The problem is that regardless of if the information for a client changes in the text file or not, each client goes out and downloads that compressed file (350kb) every 24 hours. What I would like to do is have the clients only download it when they need to, which would involve telling the client that a difference has occurred and they need to go out and download the most recent version.
My problem though is I can’t think of a way for my Main BES (or any other client for that matter) to go tell clients that they need to run an action. Can anyone think of a way for a client to tell another client that something is relevant and to go download the new compressed file?
You don’t mention how many systems are involved, but from the size of the compressed file, it’s quite a few.
Normally, TEM caches downloads on the Relays and clients don’t actually download files from their source. I would think this would interfere with the client detecting changes to the information, and to detect a change to its information embedded in a large file, it would have to download and decompress EVERYONE’S data first.
Wouldn’t it be faster, and more efficient for the data sets to be broken into “per HostName” files? One per computer, then the clients can download just their information? Less network traffic overall (even uncompressed), and less effort for the client to locate its information, changed or not.
Currently, my policy download action for the clients uses “download now as”, so it bypasses the relay structure and downloads the compressed file directley from the main bes.

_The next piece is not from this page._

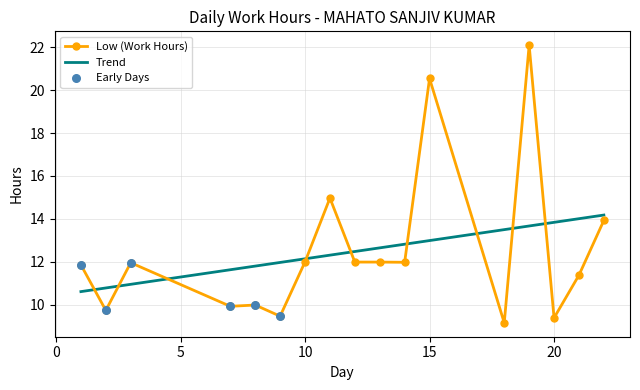

What is the change in value from 7 to 12?

+2.1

Yes, it would be faster and more efficient to have a single file per endpoints, however, then I have to have a some folder in my \wwwroot\ folder with thousands and thousands of files. Not sure how Windows will like that…

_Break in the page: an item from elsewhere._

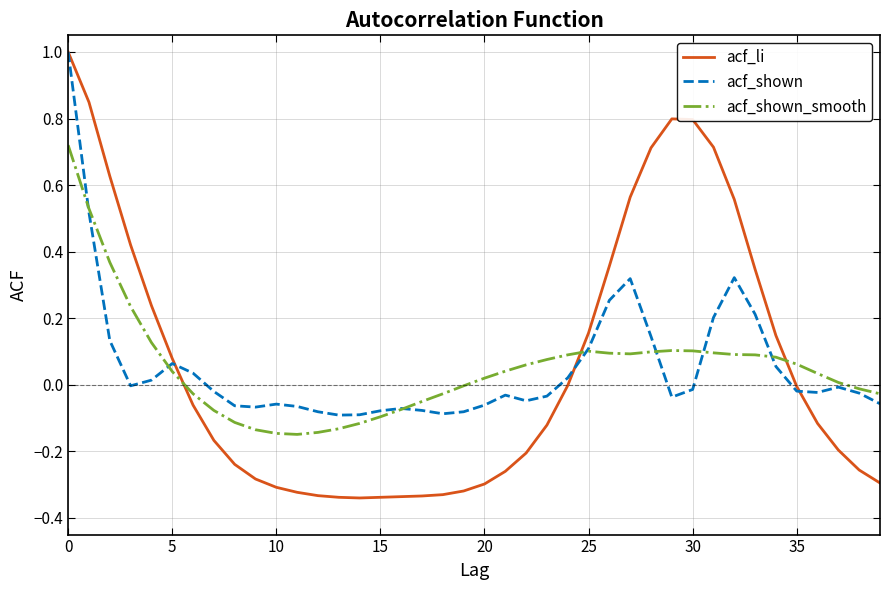

In acf_shown, how many points are lower than both neighbors (excluding endpoints)?

7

I was thinking of having each client download this info from a third party asset cache, however, then we would have to open another firewall rule and our advertisement to our customers that bigfix only needs 1 port to a host to work properly wouldn’t be true. Any other suggestions? I like the brainstorming
You are right, windows machines get cranky when you put thousands of files in one folder. They’re better than they used to be, but still not worth the pain if you can avoid it.

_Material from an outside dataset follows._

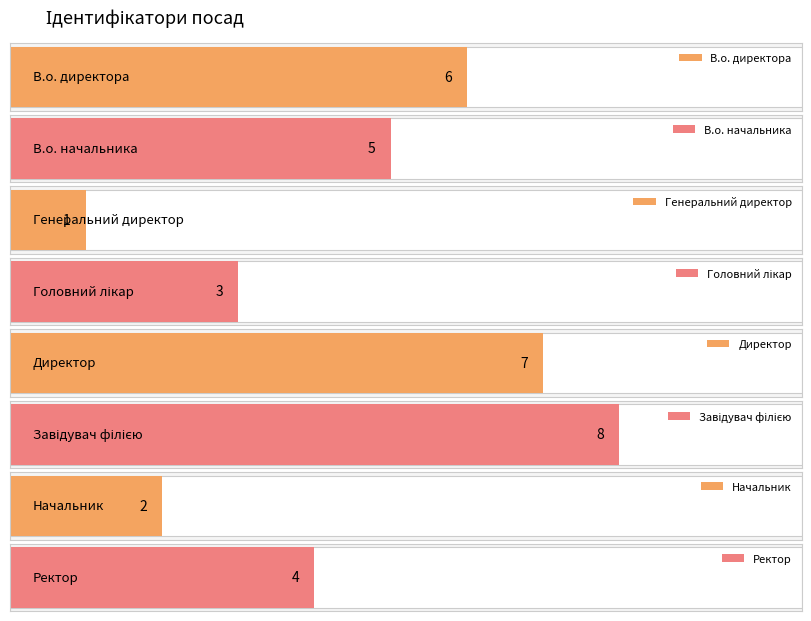

What is the difference between the maximum and minimum values?

7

Where I work, we use naming conventions so that computers start with names that mean something to those that understand the conventions (ie abc-00001, zyx-99999, etc)
Could you break the files into manageable clusters that way? Even if all of one type were in a single ZIP file it should speed the update process since a smaller data set is being pulled down and scanned through.
To really get funky since you’re already bypassing the Relays, write a script for your web server (php, asp, etc) that simply presents the data you want from a databased back end based on the Hostname passed as a variable. Then use a constructed URL in the Download Now as line. Even better if you can have the script directly access the original source for the data.
I like your last suggestion. When you say “web server”, that would be my main bes, correct? If so, then would I need to install IIS, or is there someway I can get the same results but use the builtin BigFix web server application?
Actually, I was thinking of some other www server. I don’t think adding an http server to you BES server is a good idea.
While the BES agents do use the http protocol to communicate with with relays, they use an alternate port number (52311/TCP).
I’m not sure you want the added activity of several thousand clients querying your Main BES server to run a script that will likely need to make its own TCP connections, and database queries.
You would not need a very robust server, but I think it should be a seperate box.
agreed, it would be better if that www server wouldn’t run on the main bes. However, then I have to go around and open a firewall port to that new wwww host for alot of subnets, which I can’t do.